▼▼▼

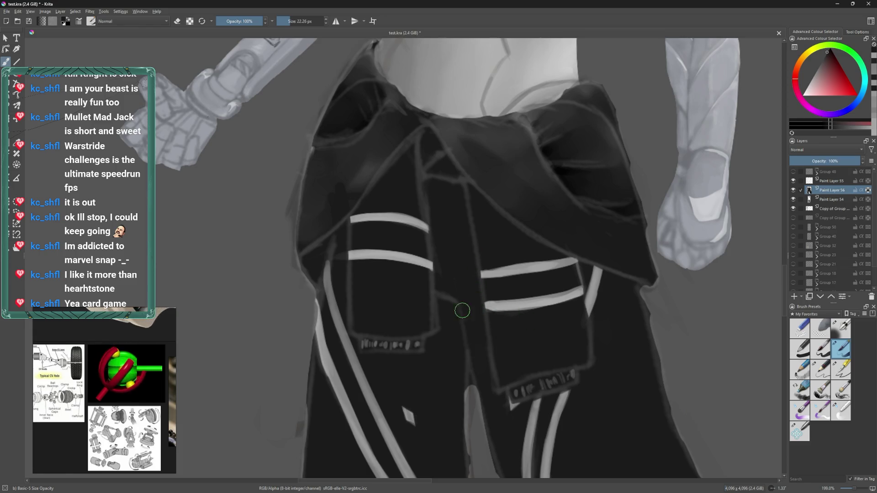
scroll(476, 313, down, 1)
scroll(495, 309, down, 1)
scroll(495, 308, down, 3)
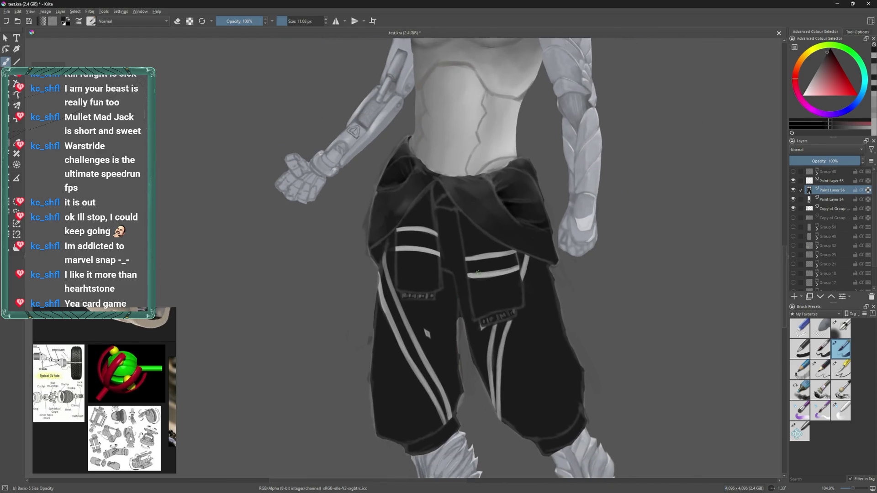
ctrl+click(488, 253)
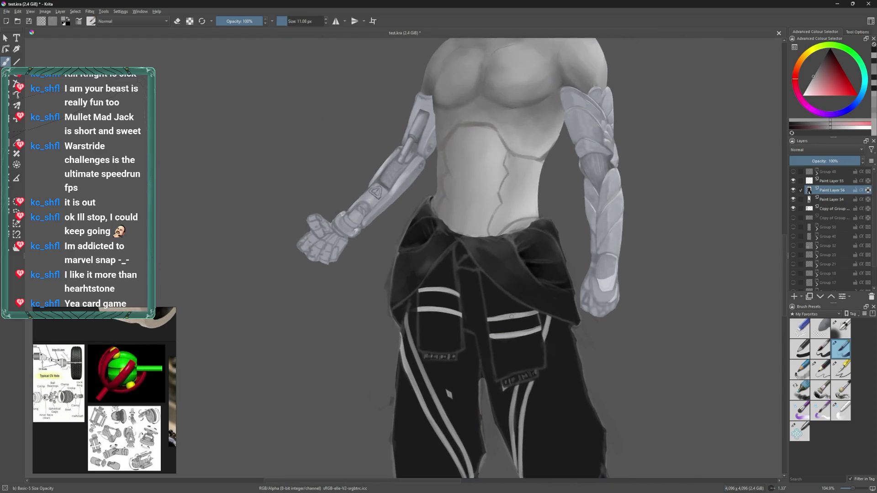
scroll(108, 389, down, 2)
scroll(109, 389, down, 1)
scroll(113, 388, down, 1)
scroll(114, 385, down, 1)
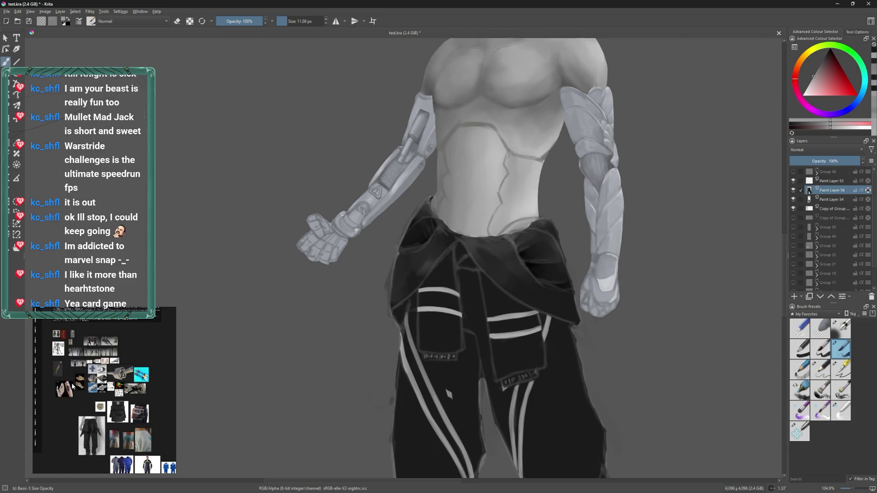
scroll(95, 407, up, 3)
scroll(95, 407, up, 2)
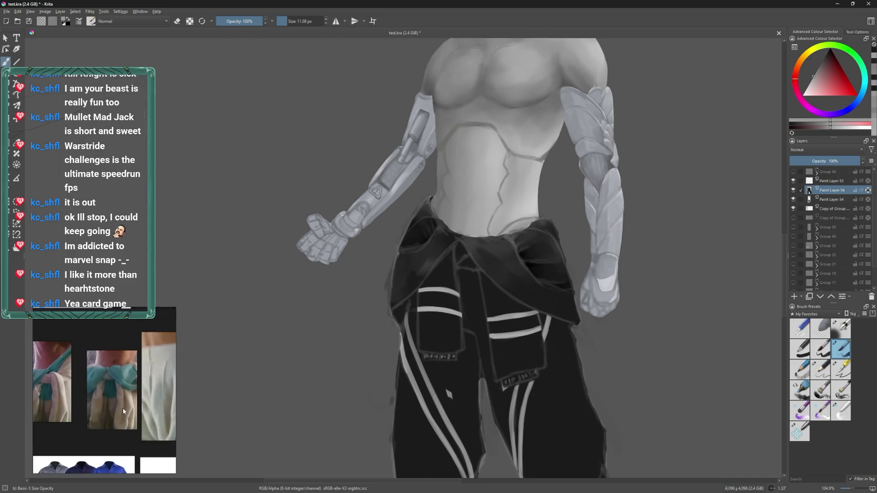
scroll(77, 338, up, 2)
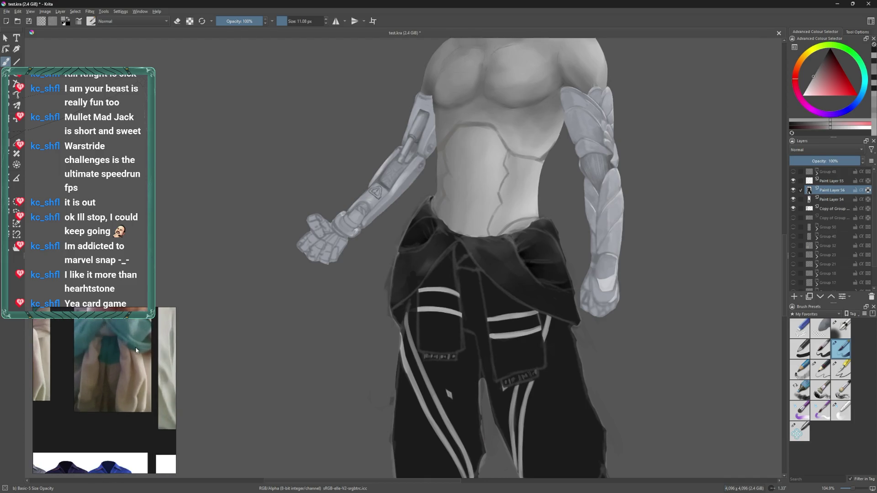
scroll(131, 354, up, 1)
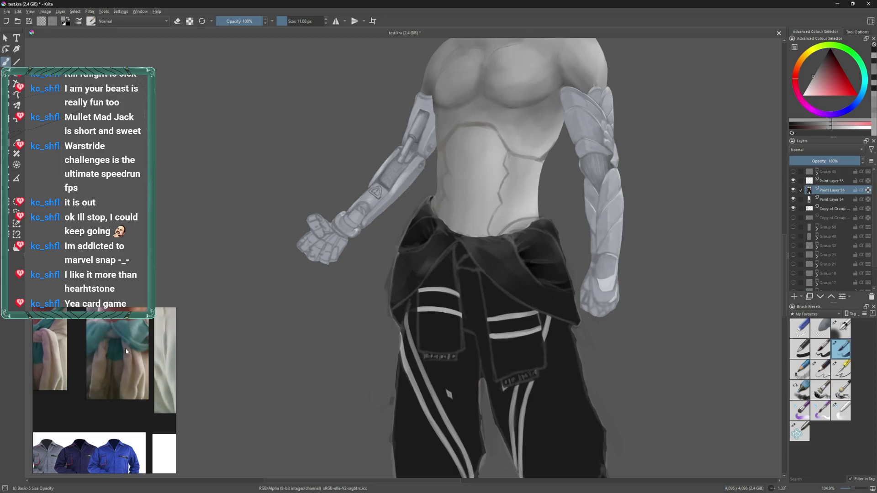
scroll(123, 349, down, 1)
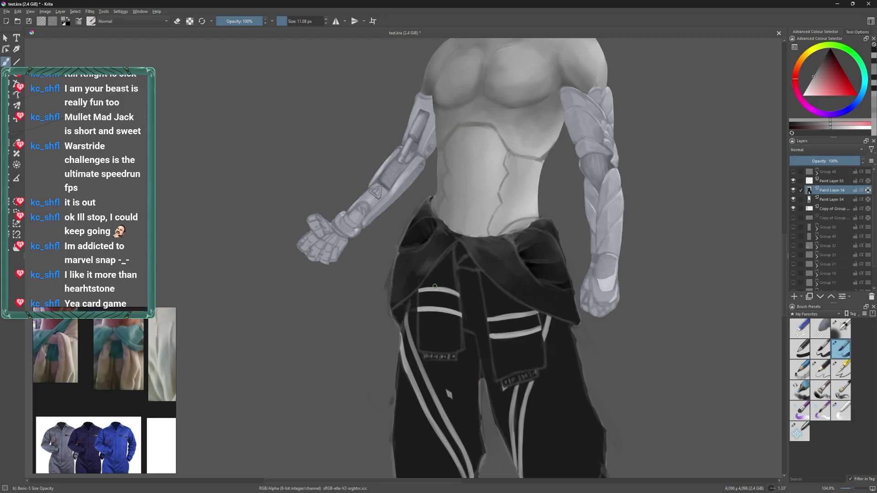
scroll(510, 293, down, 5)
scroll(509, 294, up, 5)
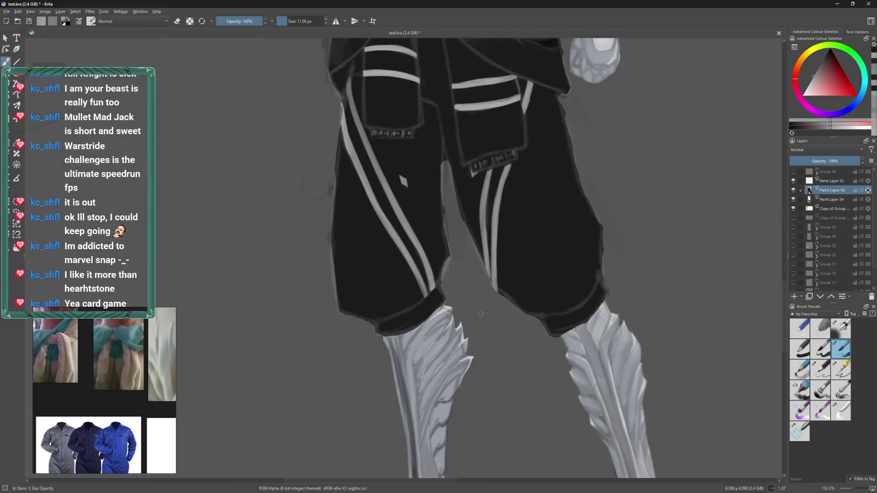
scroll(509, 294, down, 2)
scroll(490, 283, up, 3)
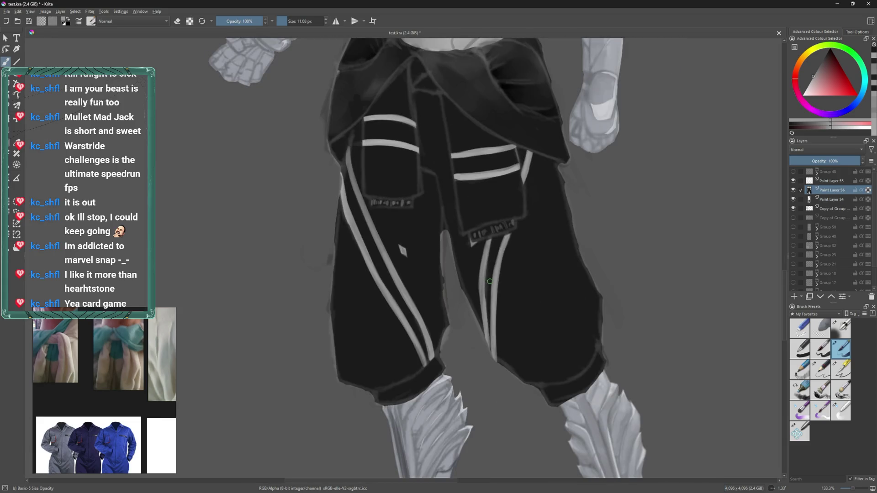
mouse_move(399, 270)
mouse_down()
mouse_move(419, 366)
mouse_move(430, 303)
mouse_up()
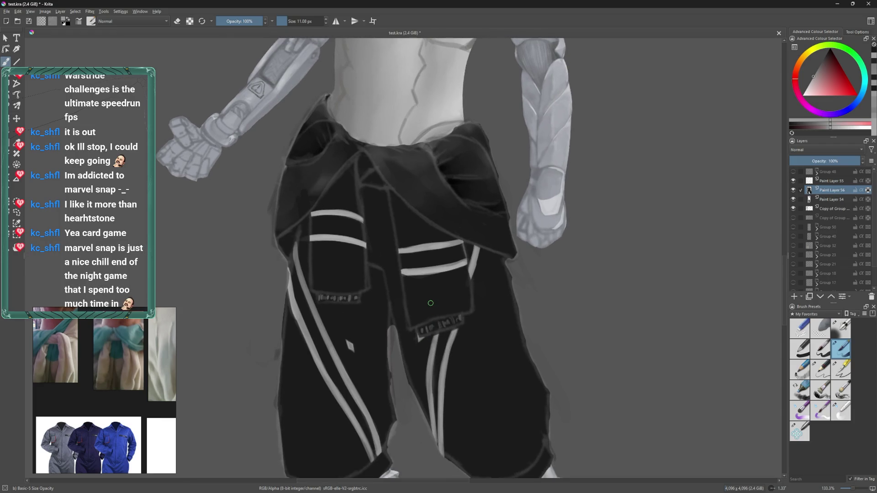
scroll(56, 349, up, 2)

▲▲▲

> [TASK STATEMENT]: Give back the material above exactly as written, but omit the images.

> [ANSWER FOR THE TASK]:
scroll(476, 313, down, 1)
scroll(495, 309, down, 1)
scroll(495, 308, down, 3)
ctrl+click(488, 253)
scroll(108, 389, down, 2)
scroll(109, 389, down, 1)
scroll(113, 388, down, 1)
scroll(114, 385, down, 1)
scroll(95, 407, up, 3)
scroll(95, 407, up, 2)
scroll(77, 338, up, 2)
scroll(131, 354, up, 1)
scroll(123, 349, down, 1)
scroll(510, 293, down, 5)
scroll(509, 294, up, 5)
scroll(509, 294, down, 2)
scroll(490, 283, up, 3)
mouse_move(399, 270)
mouse_down()
mouse_move(419, 366)
mouse_move(430, 303)
mouse_up()
scroll(56, 349, up, 2)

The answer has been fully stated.